PROBLEM
Arrange the text lines from all the rows below as a JSON list of strings, with one string per line. Skip blank lines and leave the pictures out of the answer.

RECORD SET
::::::::

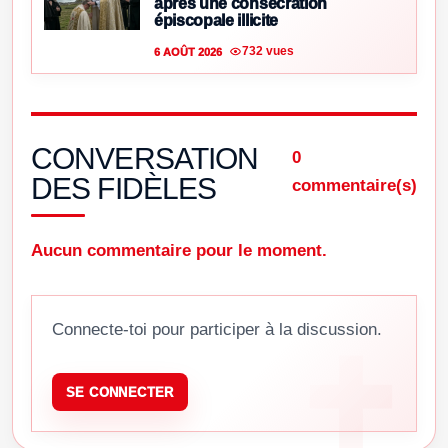
après une consécration
épiscopale illicite
732 vues
6 AOÛT 2026
CONVERSATION
0
DES FIDÈLES
commentaire(s)
Aucun commentaire pour le moment.
Connecte-toi pour participer à la discussion.
SE CONNECTER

::::::::

RESPONSE FOR THIS EXERCISE
[
  "après une consécration",
  "épiscopale illicite",
  "732 vues",
  "6 AOÛT 2026",
  "CONVERSATION",
  "0",
  "DES FIDÈLES",
  "commentaire(s)",
  "Aucun commentaire pour le moment.",
  "Connecte-toi pour participer à la discussion.",
  "SE CONNECTER"
]